コーヒーはヘルシー飲料
1日3杯で、きれいと健康を!

健康通信 5月号

有害だと思っていたカフェイン
実はとても健康にいいんです!

カフェインを含むコーヒーは体に悪い、と思っていませんか。
ところが最近、コーヒーが美容や健康にいいことがわかってきました。
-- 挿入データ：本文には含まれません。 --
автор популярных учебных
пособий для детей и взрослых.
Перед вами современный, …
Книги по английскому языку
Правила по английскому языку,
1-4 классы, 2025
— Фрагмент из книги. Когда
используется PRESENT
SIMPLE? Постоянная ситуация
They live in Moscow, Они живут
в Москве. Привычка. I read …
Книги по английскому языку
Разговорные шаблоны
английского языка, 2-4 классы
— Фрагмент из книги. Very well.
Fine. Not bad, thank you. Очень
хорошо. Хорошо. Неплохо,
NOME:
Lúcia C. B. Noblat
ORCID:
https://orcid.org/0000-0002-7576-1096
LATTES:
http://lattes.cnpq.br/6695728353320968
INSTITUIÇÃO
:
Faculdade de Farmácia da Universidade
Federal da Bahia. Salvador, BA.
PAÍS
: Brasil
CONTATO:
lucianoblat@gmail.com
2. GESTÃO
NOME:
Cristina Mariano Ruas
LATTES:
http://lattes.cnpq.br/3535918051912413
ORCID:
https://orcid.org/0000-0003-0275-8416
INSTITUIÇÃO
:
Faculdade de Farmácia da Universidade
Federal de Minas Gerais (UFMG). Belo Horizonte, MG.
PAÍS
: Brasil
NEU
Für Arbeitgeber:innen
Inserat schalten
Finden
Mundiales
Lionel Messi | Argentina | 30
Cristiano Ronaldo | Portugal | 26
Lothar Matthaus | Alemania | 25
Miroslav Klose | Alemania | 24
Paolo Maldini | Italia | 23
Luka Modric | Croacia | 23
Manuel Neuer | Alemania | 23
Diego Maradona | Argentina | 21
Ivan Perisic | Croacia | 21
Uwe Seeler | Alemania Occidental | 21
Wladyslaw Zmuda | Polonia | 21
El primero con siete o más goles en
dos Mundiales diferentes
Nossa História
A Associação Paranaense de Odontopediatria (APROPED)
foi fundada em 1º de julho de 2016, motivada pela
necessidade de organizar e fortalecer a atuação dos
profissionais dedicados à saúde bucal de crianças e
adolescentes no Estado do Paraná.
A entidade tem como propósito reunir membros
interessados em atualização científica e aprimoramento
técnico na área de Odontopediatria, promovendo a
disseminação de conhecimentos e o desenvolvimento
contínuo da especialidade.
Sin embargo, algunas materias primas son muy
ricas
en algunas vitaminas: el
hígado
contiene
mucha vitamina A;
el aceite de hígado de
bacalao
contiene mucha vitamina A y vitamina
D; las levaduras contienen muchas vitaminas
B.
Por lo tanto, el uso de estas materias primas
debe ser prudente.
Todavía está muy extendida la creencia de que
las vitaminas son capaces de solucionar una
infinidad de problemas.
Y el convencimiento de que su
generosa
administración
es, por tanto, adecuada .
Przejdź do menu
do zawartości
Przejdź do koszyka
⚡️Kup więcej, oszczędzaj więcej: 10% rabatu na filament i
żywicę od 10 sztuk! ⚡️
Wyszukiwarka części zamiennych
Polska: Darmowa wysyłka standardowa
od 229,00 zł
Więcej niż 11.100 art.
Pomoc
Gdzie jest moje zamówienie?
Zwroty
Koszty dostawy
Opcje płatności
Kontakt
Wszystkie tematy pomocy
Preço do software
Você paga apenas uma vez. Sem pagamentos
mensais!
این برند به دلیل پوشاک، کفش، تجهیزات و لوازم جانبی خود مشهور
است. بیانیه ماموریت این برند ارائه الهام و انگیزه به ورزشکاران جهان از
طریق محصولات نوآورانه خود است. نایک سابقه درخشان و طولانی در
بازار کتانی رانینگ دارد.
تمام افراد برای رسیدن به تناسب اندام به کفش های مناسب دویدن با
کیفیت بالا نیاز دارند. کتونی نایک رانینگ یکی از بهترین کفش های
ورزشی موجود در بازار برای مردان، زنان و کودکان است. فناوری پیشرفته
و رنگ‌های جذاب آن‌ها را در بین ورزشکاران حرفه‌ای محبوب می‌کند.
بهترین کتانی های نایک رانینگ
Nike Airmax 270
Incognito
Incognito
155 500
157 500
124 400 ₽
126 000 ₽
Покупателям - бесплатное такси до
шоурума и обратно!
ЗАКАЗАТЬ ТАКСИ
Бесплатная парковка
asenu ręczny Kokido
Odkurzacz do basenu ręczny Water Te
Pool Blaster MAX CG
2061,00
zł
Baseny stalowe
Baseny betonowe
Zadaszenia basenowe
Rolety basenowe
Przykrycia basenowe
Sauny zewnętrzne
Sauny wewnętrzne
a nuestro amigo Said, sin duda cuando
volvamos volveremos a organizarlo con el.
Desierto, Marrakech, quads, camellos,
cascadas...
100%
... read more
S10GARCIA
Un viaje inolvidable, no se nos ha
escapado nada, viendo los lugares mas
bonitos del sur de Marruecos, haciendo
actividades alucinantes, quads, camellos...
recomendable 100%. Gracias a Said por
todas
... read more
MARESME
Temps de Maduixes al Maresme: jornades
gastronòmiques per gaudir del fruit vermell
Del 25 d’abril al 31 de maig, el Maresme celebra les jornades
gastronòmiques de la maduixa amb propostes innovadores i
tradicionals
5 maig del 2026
脂肪をどんどん燃やし、太りにくくなる、血糖値の上昇を抑え、がんや認知症の予防効果も期待できるなど、コーヒーは天然のヘルシードリンクです。
コーヒーパワーを最大限に引き出すには、1日3杯を習慣に。
おいしいコーヒーブレイクで、いつまでも元気ときれいを保ちましょう。

監修/安中千絵 取材協力/UCC上島珈琲株式会社

コーヒーのどんなところが、
体にいいのでしょうか?

「コーヒーがどうも体にいいらしい」と言われるようになったのは、コーヒーに含まれる有効成分、コーヒーポリフェノールの一種、クロロゲン酸やカフェインの働きが解明されたからです。
美と健康をバックアップするコーヒーの代表的な成分など、その自然の恵みのパワーを知りましょう。

クロロゲン酸

強い抗酸化作用があり、脂肪の蓄積や血糖値上昇を抑えます

コーヒーの飲用が糖尿病やがん、認知機能の低下などの予防をはじめ、脂肪の蓄積を抑え、ダイエットにも有効な働きがあるという研究成果が報告されて注目を集めています。
そのスター成分が、コーヒー豆に豊富に含まれている、クロロゲン酸(ポリフェノール)です。
強い抗酸化力をもつクロロゲン酸はカフェインの量よりも多く、コーヒーの色や苦味、香りの元となっています。
コーヒー1杯(約150mL)には約280mgのポリフェノールが含まれ、これは赤ワインとほぼ同じ摂取量に匹敵します。
1日に理想的なポリフェノールの摂取量は、約1000~1500mgと考えられています。
ポリフェノールをしっかり摂るためにも、コーヒーは欠かすことのできない健康飲料と言えます。

カフェイン

基礎代謝を活発にし、脂肪燃焼などの
ダイエット効果も

コーヒーは覚醒や解熱鎮痛、倦怠感、頭痛に対するさまざまな薬効があります。
もともとコーヒーの飲用は、薬として始まったと言われています。
カフェインは摂取後、約30分で脳に到達し、計算力や記憶力などの向上に役立つそうです。
特に女性に嬉しいのは、脂肪燃焼や代謝率を高める効果がある点です。
例えば、3時間おきにコーヒー1杯を3回飲んだ場合、上昇する代謝エネルギー量は1日で約30kcal。
これを1年で計算すると、コーヒーを飲むだけで体重が約1.5kg減ることが期待できます。
上手に利用すれば、ダイエットの近道になります。

ニコチン酸

焙煎によって増え、糖質代謝促進や中性脂肪を減少

ニコチン酸はビタミンBの一種で、ナイアシンの一種です。
ニコチン酸は深煎り豆に多く含まれ、コレステロールや中性脂肪を低下させ、糖質代謝促進や血流をよくする作用があります。
生豆には、認知症予防効果が期待されるトリゴネンという成分が含まれますが、焙煎によって失われ、ニコチン酸に変化します。
トリゴネリンを有効活用するなら、200度以下の浅煎りがおすすめです。

アディポネクチン

善玉ホルモンと言われ、特に糖尿病予防に
力を発揮します

コーヒーを飲む習慣がある人は、病気を予防すると言われている善玉ホルモンのアディポネクチンの血中濃度が高いことが報告されています。
このホルモンは脂肪酸の燃焼や糖の利用促進、炎症の抑制など、体にいい働きをたくさんもっています。
今では、糖尿病やメタボリックシンドローム、動脈硬化や心臓病などの発症リスクが低いことも明らかになっています。